§ Passage to read
Annual and Special Meeting

On May 19, 2011 the Company announced that it will hold an Annual and Special Meeting of Shareholders (the “Meeting”) at 11:00am on Wednesday, June 29, 2011 at the Company’s offices located at Suite 201, 290 Picton Avenue, Ottawa, Ontario. The Board of Directors has fixed May 20th, 2011 as the record date for the Meeting.  The purposes of the Meeting are to:
 
Elect the following nominees to the Company’s Board of Directors; Campbell Birge, Gregory Bowes and Douglas Perkins;
Approve the Company’s 2011 Stock Option Plan (the “2011 Plan”);
Approve a change in the Company’s name to ”Mindesta Inc”;
Approve a plan to consolidate the Company’s stock on a 20:1 basis;
Amend Item 7 of Article 1 of the Company’s bylaws to define quorum as “one third” of all outstanding shares;
Amend Article III of the Company’s bylaws to define the Company’s executive positions as “President or CEO” and “Treasurer or CFO”;
Ratify the appointment of Independent Registered Public Accountants, Meyers Norris Penny LLP as the Company’s auditors; and
Address any other business that may properly come before the meeting.

§ Stored records
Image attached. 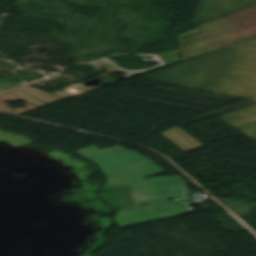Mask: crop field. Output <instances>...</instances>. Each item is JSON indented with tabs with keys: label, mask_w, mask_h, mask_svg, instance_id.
Here are the masks:
<instances>
[{
	"label": "crop field",
	"mask_w": 256,
	"mask_h": 256,
	"mask_svg": "<svg viewBox=\"0 0 256 256\" xmlns=\"http://www.w3.org/2000/svg\"><path fill=\"white\" fill-rule=\"evenodd\" d=\"M9 100H25L26 101V108L8 110V112L20 114V113L41 107L49 103L63 100V99L60 97L50 95L46 92H43L41 90H38L36 88H33L27 85L17 90L0 94V105L6 106L4 104V101H9ZM6 109L8 108L0 106V110L5 111Z\"/></svg>",
	"instance_id": "obj_4"
},
{
	"label": "crop field",
	"mask_w": 256,
	"mask_h": 256,
	"mask_svg": "<svg viewBox=\"0 0 256 256\" xmlns=\"http://www.w3.org/2000/svg\"><path fill=\"white\" fill-rule=\"evenodd\" d=\"M3 89H6V88H1V87H0V90H3Z\"/></svg>",
	"instance_id": "obj_6"
},
{
	"label": "crop field",
	"mask_w": 256,
	"mask_h": 256,
	"mask_svg": "<svg viewBox=\"0 0 256 256\" xmlns=\"http://www.w3.org/2000/svg\"><path fill=\"white\" fill-rule=\"evenodd\" d=\"M131 184L130 192L136 205L165 202L167 198L190 195L186 182L175 176L132 179L107 180L105 186ZM192 195V194H191Z\"/></svg>",
	"instance_id": "obj_2"
},
{
	"label": "crop field",
	"mask_w": 256,
	"mask_h": 256,
	"mask_svg": "<svg viewBox=\"0 0 256 256\" xmlns=\"http://www.w3.org/2000/svg\"><path fill=\"white\" fill-rule=\"evenodd\" d=\"M191 206L188 202L182 200L164 203L160 205L138 208L115 215L119 227H129L133 225L148 223L166 218L190 214L185 207Z\"/></svg>",
	"instance_id": "obj_3"
},
{
	"label": "crop field",
	"mask_w": 256,
	"mask_h": 256,
	"mask_svg": "<svg viewBox=\"0 0 256 256\" xmlns=\"http://www.w3.org/2000/svg\"><path fill=\"white\" fill-rule=\"evenodd\" d=\"M0 86H1V87L9 88V87H12V86H16V84H12V83H7V82H2V81H0Z\"/></svg>",
	"instance_id": "obj_5"
},
{
	"label": "crop field",
	"mask_w": 256,
	"mask_h": 256,
	"mask_svg": "<svg viewBox=\"0 0 256 256\" xmlns=\"http://www.w3.org/2000/svg\"><path fill=\"white\" fill-rule=\"evenodd\" d=\"M120 146L103 150L92 146L74 152L96 163L107 179L144 178L163 173L150 159Z\"/></svg>",
	"instance_id": "obj_1"
},
{
	"label": "crop field",
	"mask_w": 256,
	"mask_h": 256,
	"mask_svg": "<svg viewBox=\"0 0 256 256\" xmlns=\"http://www.w3.org/2000/svg\"><path fill=\"white\" fill-rule=\"evenodd\" d=\"M0 80H2V79H0ZM2 81H6V80H2ZM7 82H9V81H7Z\"/></svg>",
	"instance_id": "obj_7"
}]
</instances>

§ Stated task
According to the meeting announcement, for what purposes is the Company holding its Annual and Special Meeting? Answer in one to three sentences. The data come from a source unrelated to the meeting announcement.

§ The answer
The Meeting is being held to elect Campbell Birge, Gregory Bowes and Douglas Perkins to the Board of Directors, approve the 2011 Stock Option Plan, approve changing the Company's name to "Mindesta Inc," and approve a 20:1 stock consolidation. It will also amend the bylaws to define quorum as one third of all outstanding shares and to define the executive positions as "President or CEO" and "Treasurer or CFO." Finally, it will ratify Meyers Norris Penny LLP as auditors and address any other business that may properly come before the meeting.